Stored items
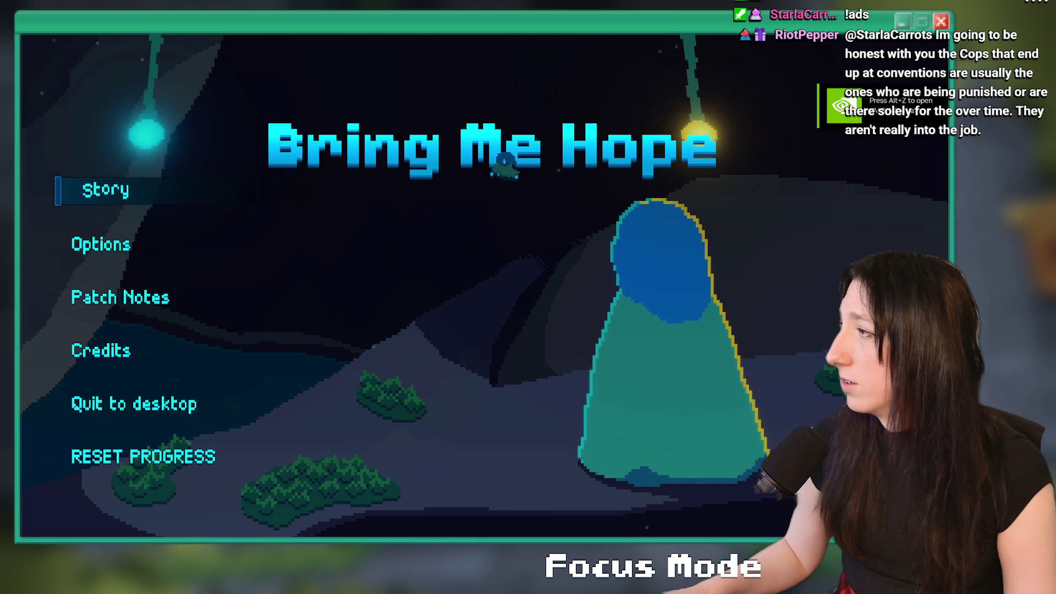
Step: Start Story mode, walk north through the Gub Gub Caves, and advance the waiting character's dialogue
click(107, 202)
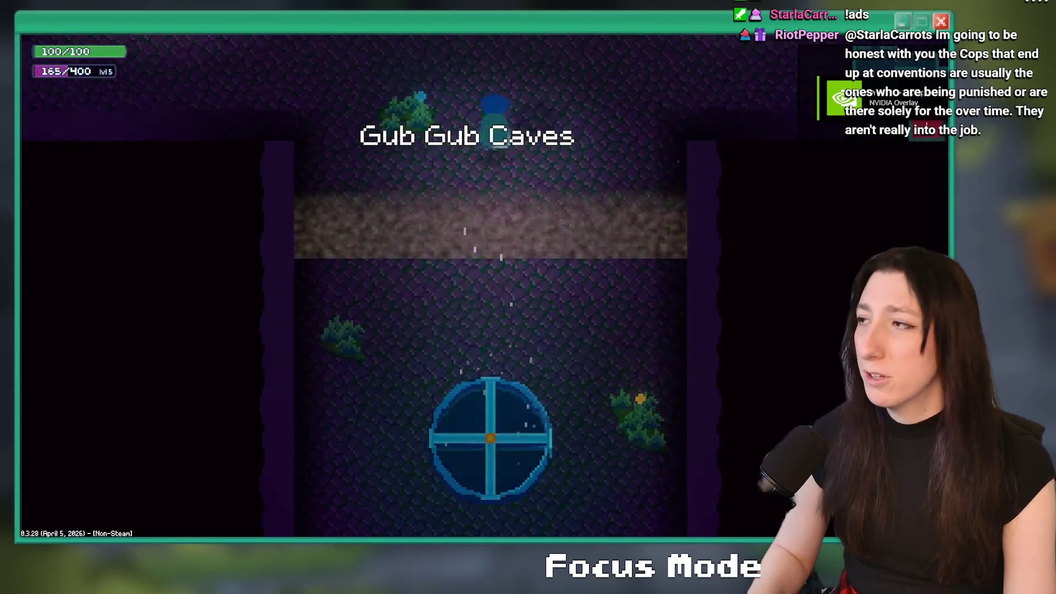
key(w)
key(d)
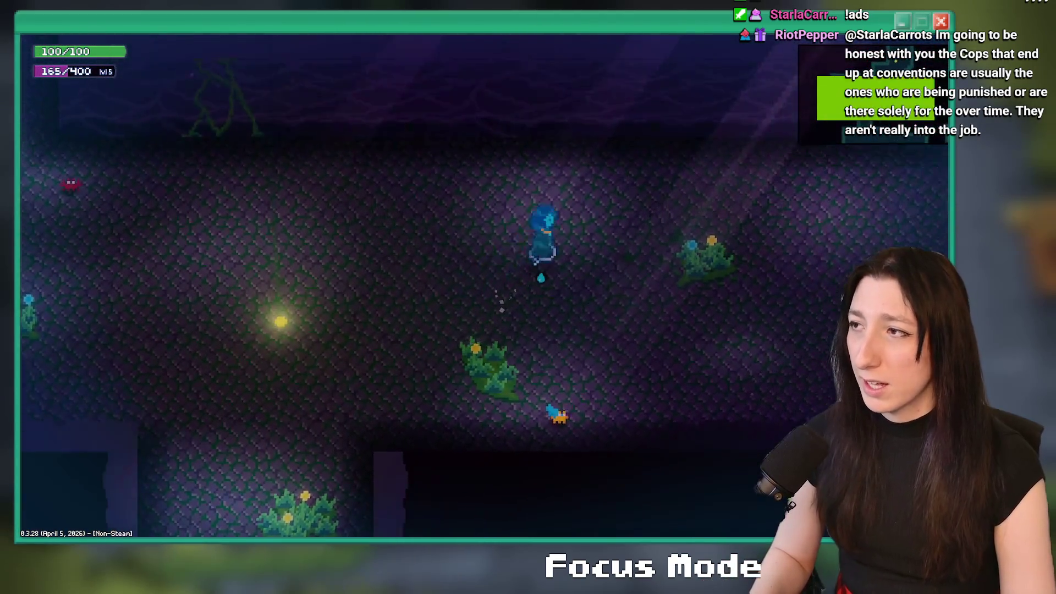
key(w)
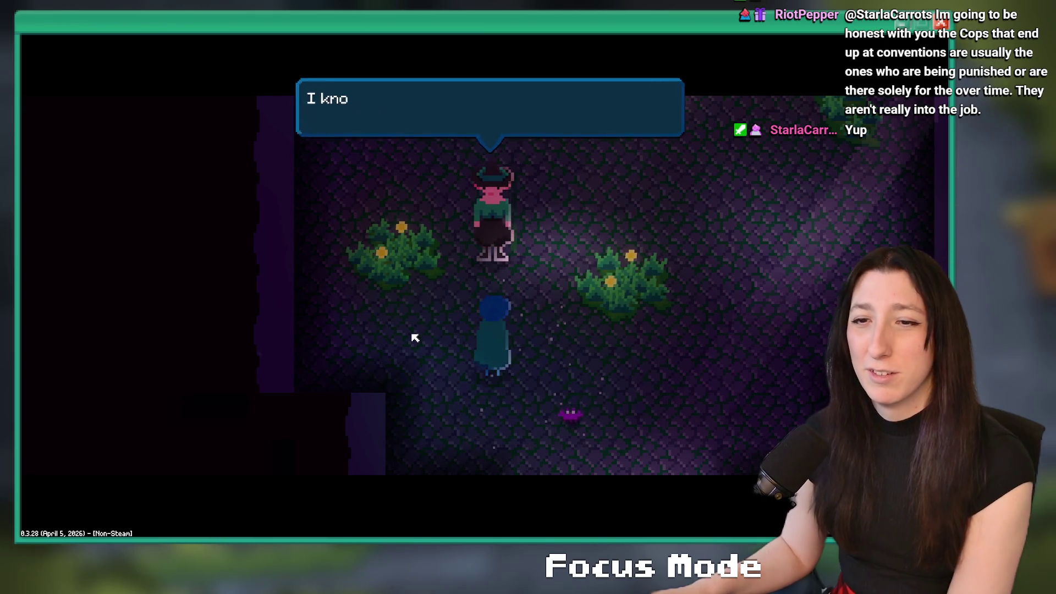
key(space)
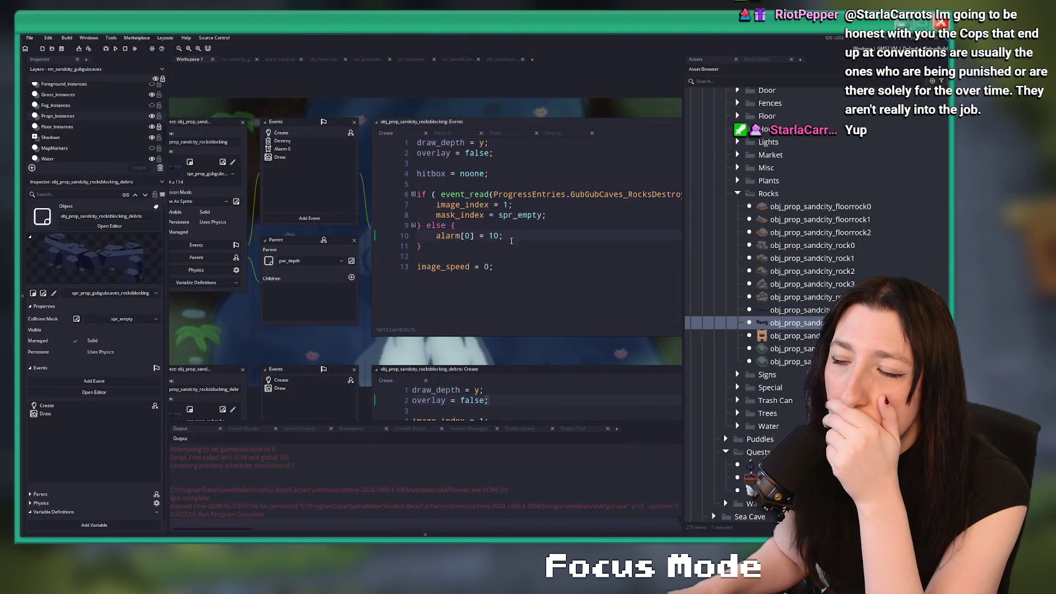
Step: Change alarm[0] from 10 to 1 in the blocking rocks' Create event
click(514, 243)
key(BackSpace)
click(552, 207)
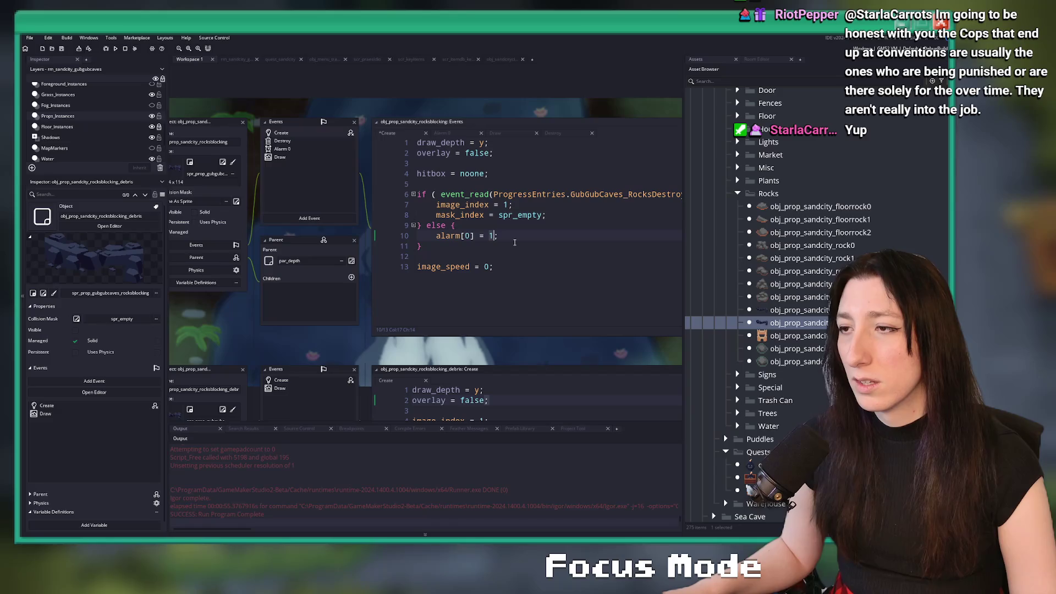
click(554, 216)
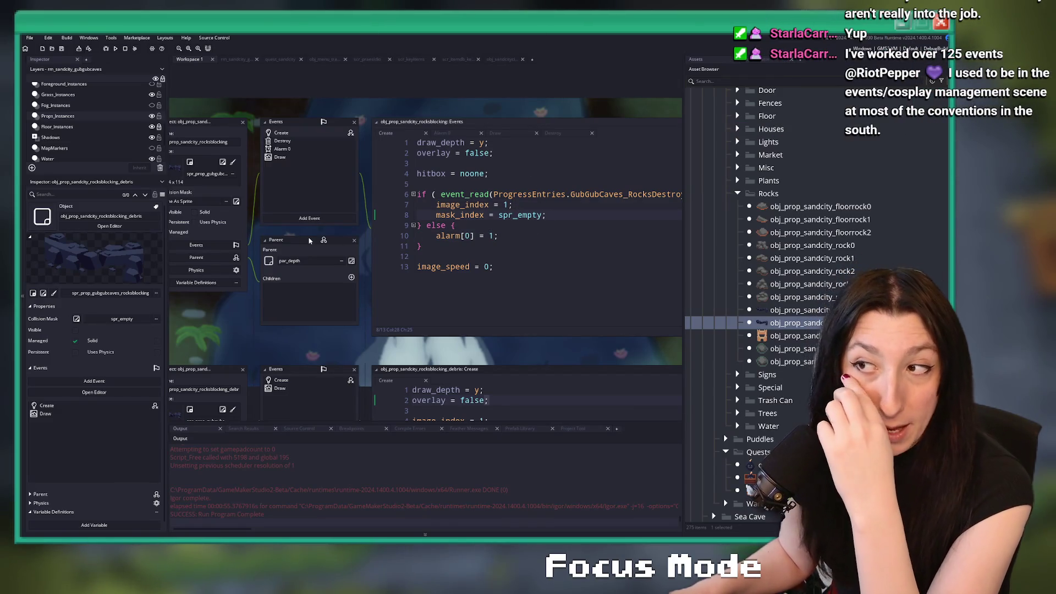
Step: Review the Alarm 0 event and the level_instance_build_bbox definition in scr_levels
click(512, 133)
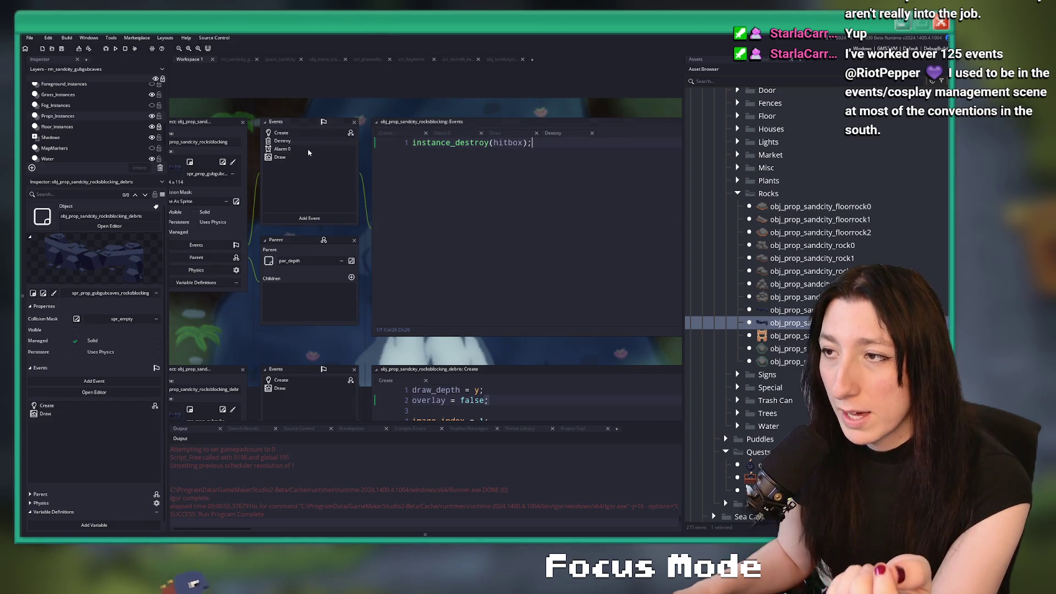
click(462, 132)
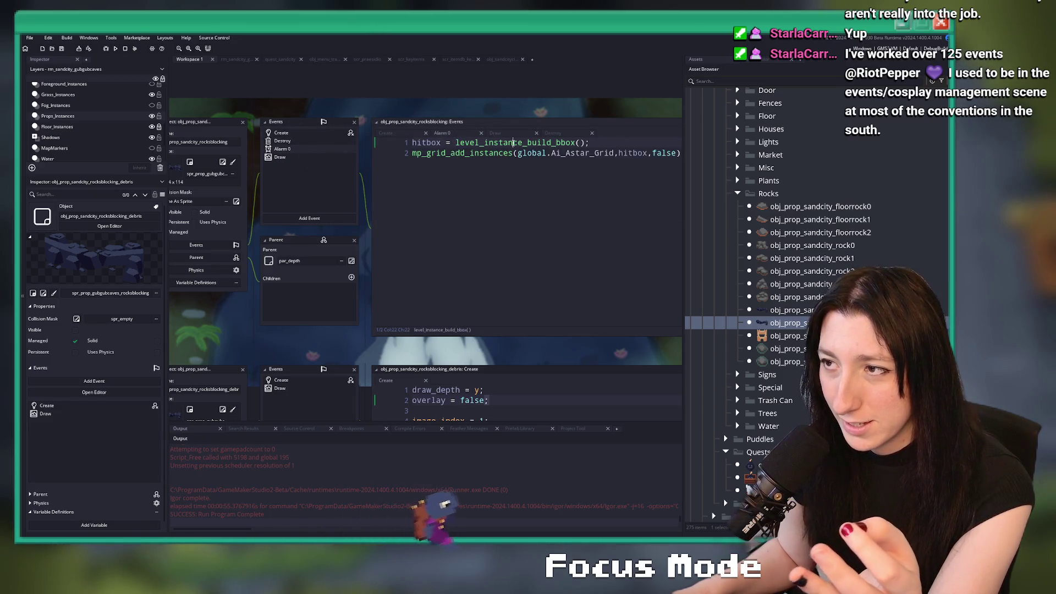
middle_click(517, 143)
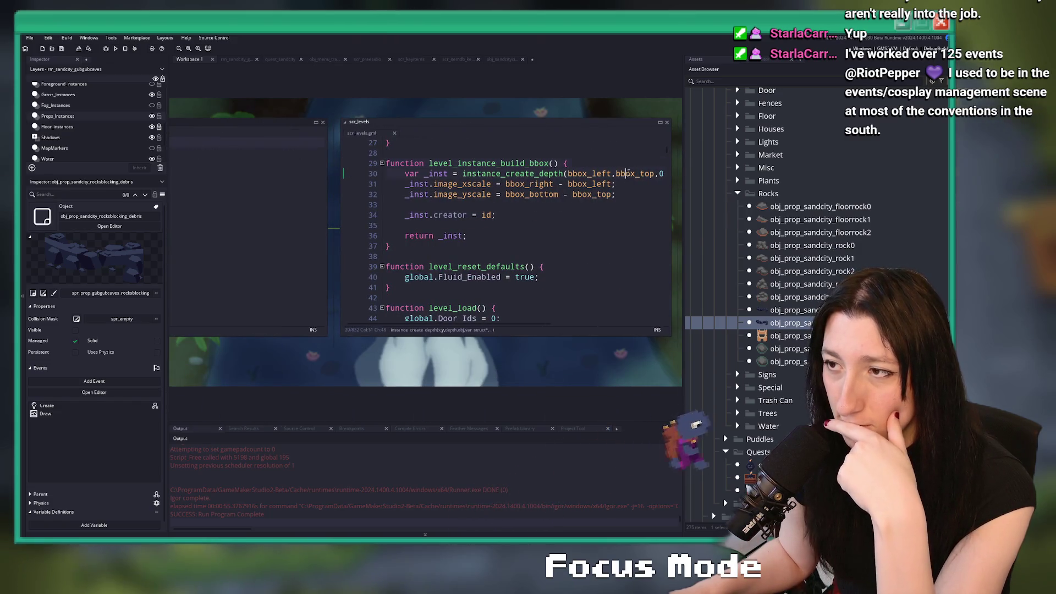
click(623, 173)
key(End)
key(Home)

(PROBLEM TO WORK ON) Retype the records above exactly, leaving every picture out of your copy.

(RESULT FOR THIS EXERCISE)
Step: Start Story mode, walk north through the Gub Gub Caves, and advance the waiting character's dialogue
click(107, 202)
key(w)
key(d)
key(w)
key(space)
Step: Change alarm[0] from 10 to 1 in the blocking rocks' Create event
click(514, 243)
key(BackSpace)
click(552, 207)
click(554, 216)
Step: Review the Alarm 0 event and the level_instance_build_bbox definition in scr_levels
click(512, 133)
click(462, 132)
middle_click(517, 143)
click(623, 173)
key(End)
key(Home)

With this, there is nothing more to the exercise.